Otro dato que en este contexto hoy adquiere relevancia es que en 2011 el Instituto Internacional de Estudios Estratégicos (IISS), un reputado centro independiente de pensamiento británico, publicó el libro El dossier de las Farc: los archivos secretos de Venezuela, Ecuador y “Raúl Reyes”. Este recoge en 240 páginas la información más relevante que contenían los tres computadores portátiles, dos discos duros externos y tres memorias USB del jefe guerrillero recuperados el 1° de marzo de 2008 en la Operación Fénix, en la que pereció el líder guerrillero.
En las copiosas comunicaciones allí registradas las Farc hablan del bombazo contra el club El Nogal y cómo ocultarlo, del asesinato de los diputados del Valle (y cómo ocultarlo), o de la muerte del exgobernador de Antioquia Guillermo Gaviria y su asesor de paz Gilberto Echeverry, entre muchos otros temas, pero no hay una sola línea referente a lo de Álvaro Gómez.

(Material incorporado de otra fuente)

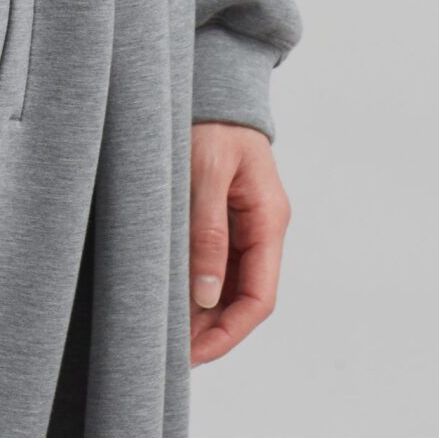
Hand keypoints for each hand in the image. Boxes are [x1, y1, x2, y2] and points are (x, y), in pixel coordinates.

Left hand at [188, 120, 288, 364]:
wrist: (213, 83)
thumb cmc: (210, 122)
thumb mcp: (205, 173)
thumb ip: (208, 233)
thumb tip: (207, 297)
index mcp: (269, 220)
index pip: (260, 296)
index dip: (231, 332)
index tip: (197, 354)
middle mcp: (263, 227)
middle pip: (246, 297)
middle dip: (214, 330)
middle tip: (174, 354)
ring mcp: (246, 223)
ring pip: (231, 284)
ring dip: (204, 312)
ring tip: (169, 335)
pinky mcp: (226, 215)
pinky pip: (217, 262)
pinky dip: (198, 286)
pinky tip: (173, 298)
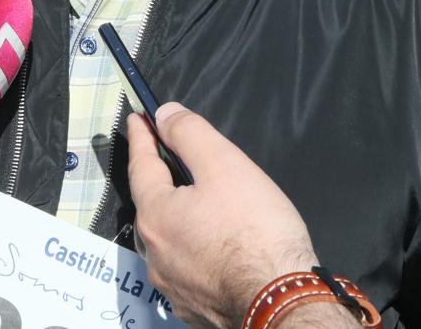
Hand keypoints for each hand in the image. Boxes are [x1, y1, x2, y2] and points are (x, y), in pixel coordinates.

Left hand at [127, 103, 354, 327]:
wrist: (282, 303)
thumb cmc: (256, 231)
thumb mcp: (224, 165)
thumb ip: (190, 134)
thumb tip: (165, 114)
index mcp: (156, 215)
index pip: (141, 164)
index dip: (142, 136)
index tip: (138, 118)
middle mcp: (155, 253)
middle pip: (153, 203)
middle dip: (161, 178)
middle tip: (173, 157)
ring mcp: (172, 284)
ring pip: (169, 239)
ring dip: (179, 217)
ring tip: (202, 204)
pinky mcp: (194, 306)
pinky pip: (188, 267)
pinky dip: (196, 249)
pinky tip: (216, 246)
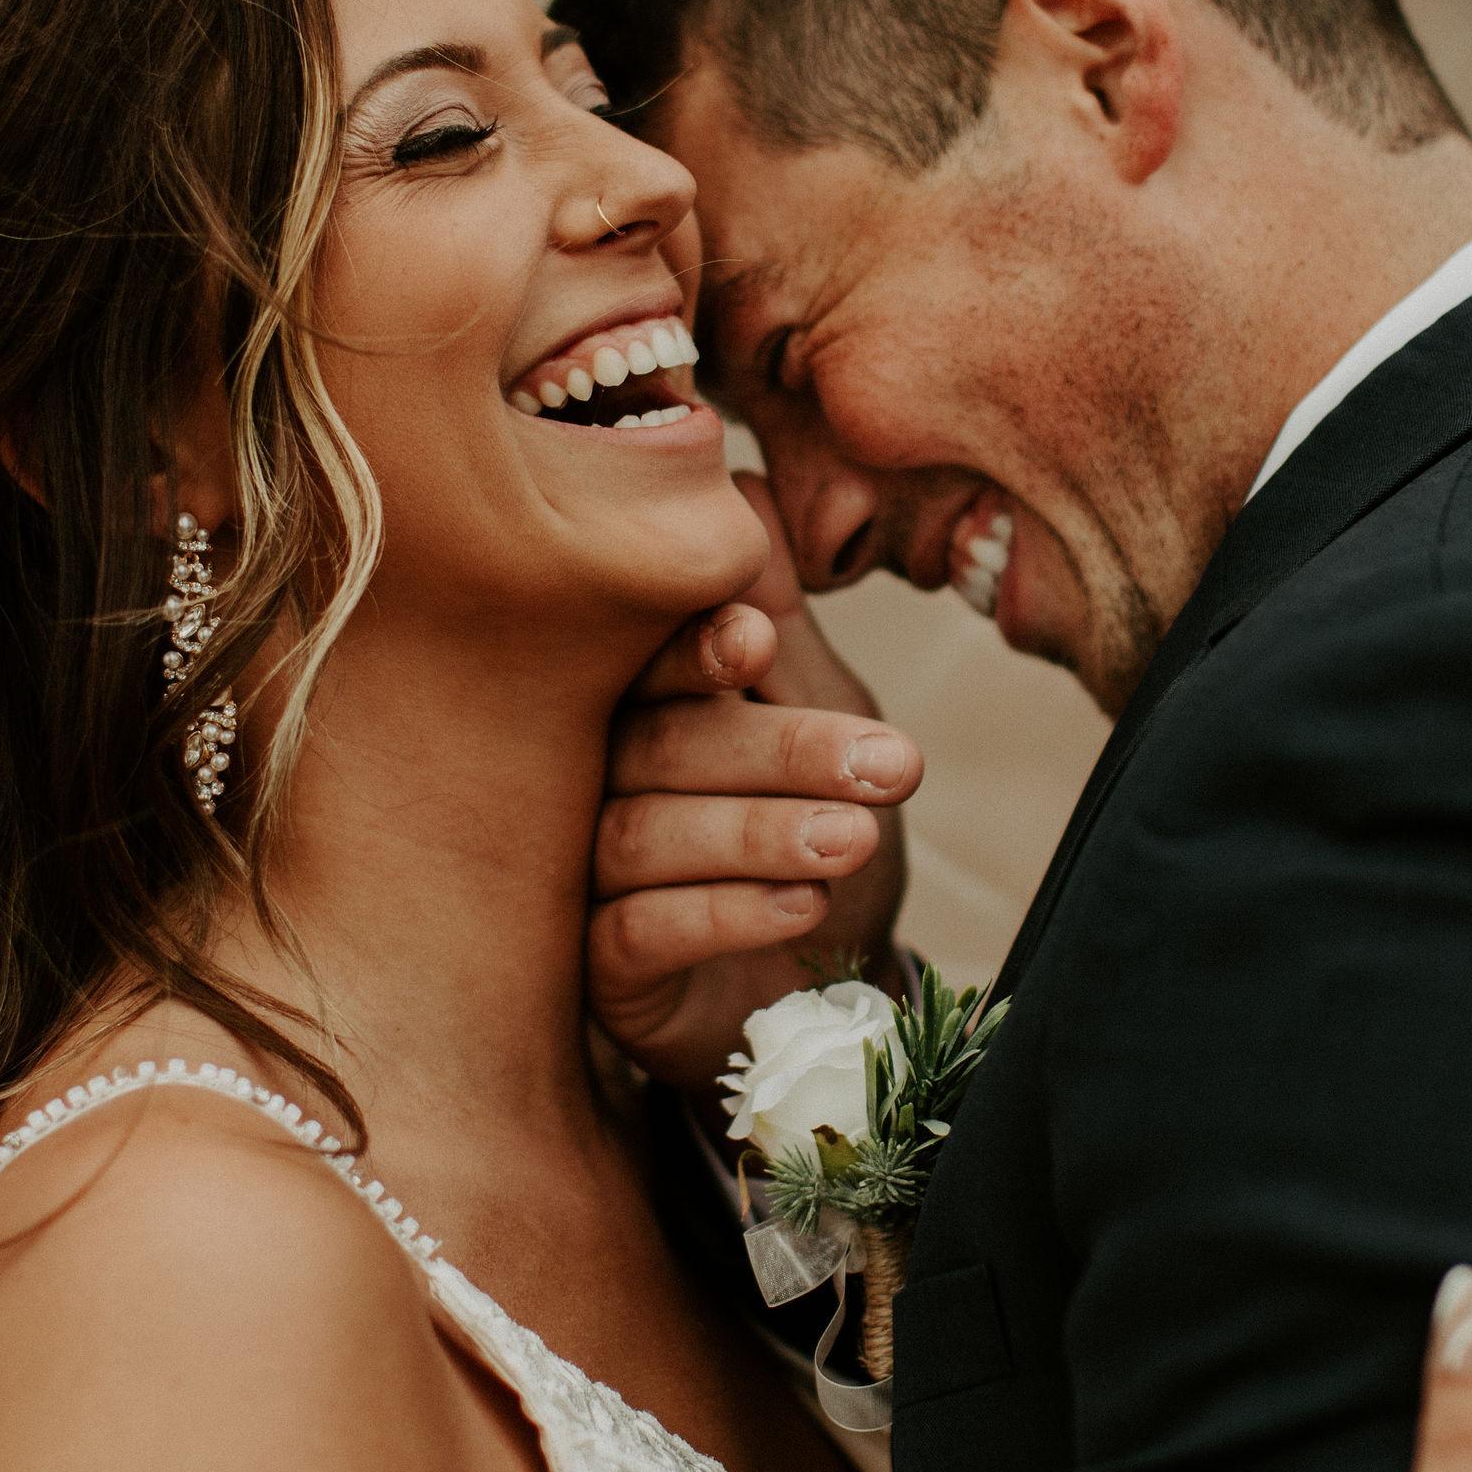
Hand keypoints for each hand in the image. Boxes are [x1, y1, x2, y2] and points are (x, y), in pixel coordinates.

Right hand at [590, 475, 918, 1092]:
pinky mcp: (595, 969)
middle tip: (889, 764)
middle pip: (656, 747)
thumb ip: (778, 618)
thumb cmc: (808, 832)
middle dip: (777, 752)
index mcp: (639, 702)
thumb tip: (742, 479)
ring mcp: (582, 875)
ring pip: (641, 836)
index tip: (760, 640)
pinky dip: (722, 912)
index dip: (691, 648)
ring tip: (856, 838)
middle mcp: (593, 779)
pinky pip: (636, 931)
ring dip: (757, 833)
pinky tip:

Esto, entonces, nos conduce a lo que acertadamente planteó Vladdo en su columna del miércoles pasado: “De resultar cierta esta tesis (que fueron las Farc) habría que reconocer su habilidad para ejecutar un plan tan perfecto y realizar una operación de tal magnitud sin dejar pistas ni despertar la menor sospecha durante un cuarto de siglo. Ni James Bond es tan efectivo...”. (Ver columna).
En consonancia con lo anterior, es pertinente preguntar por qué ningún organismo de seguridad del Estado, pero en particular de Inteligencia del Ejército (algunos de cuyos miembros fueron acusados de haber planeado y ejecutado el magnicidio), nunca hizo ningún esfuerzo investigativo orientado a esclarecer una posible participación de las Farc, ni emitieron una sola declaración en la que acusaran a esa agrupación guerrillera del crimen, pese a que fue la misma Jefatura de Acción Integral la que en 2012 distribuyó a los medios el supuesto diario de Tirofijo.
Hay una expresión a la que acudo con relativa frecuencia: “puedo estar equivocado, pero…”. En esta ocasión no me atrevo a usarla, porque con el paso de los días adquiere mayor solidez la convicción de que las Farc no están diciendo la verdad en lo de Gómez Hurtado. Más bien se trata de una gran mentira soportada en conjeturas de aparente verdad, como la que planteó Iván Marulanda en Semana en Vivo, cuando contó que en una visita que en 1991 realizó a un campamento de las Farc fue testigo de la animadversión que allá sentían contra el exconsejero de paz Jesús Antonio Bejarano, como si esto constituyera prueba reina de que fueron ellas las que lo mataron. (Ver programa).
A raíz de dicho programa —en el que participé—, percibí además que hay mucha gente necesitada de creerles a las Farc, entre otros motivos porque sus “verdades” fortalecen el proceso de paz. Por eso la lista de “creyentes” incluye a Juan Manuel (y Enrique) Santos, Juan Fernando Cristo, Roy Barreras, Álvaro Leyva, María Jimena Duzán, los mismos Ernesto Samper y Horacio Serpa, El Espectador…
La única manera de que se demuestre que las Farc dicen la verdad, es si presentan a la JEP pruebas irrefutables de su participación en los seis “magnicidios” ya referidos. Mientras tanto, en sujeción a la búsqueda indeclinable de la verdad que le corresponde al periodismo, me mantengo en lo que dije arriba: las Farc mienten, falta saber por qué.
DE REMATE. El grave error político que cometió la desmovilizada guerrilla al dejarse el nombre de combate cuando se constituyeron en Partido FARC se evidencia en que muchos columnistas y medios siguen hablando de “las Farc”. La cúpula no supo entender que así no solo revictimizan a sus víctimas, sino que contribuyen a hacer efectivos los ataques de la extrema derecha, pues pareciera como si su accionar guerrerista permanece vigente.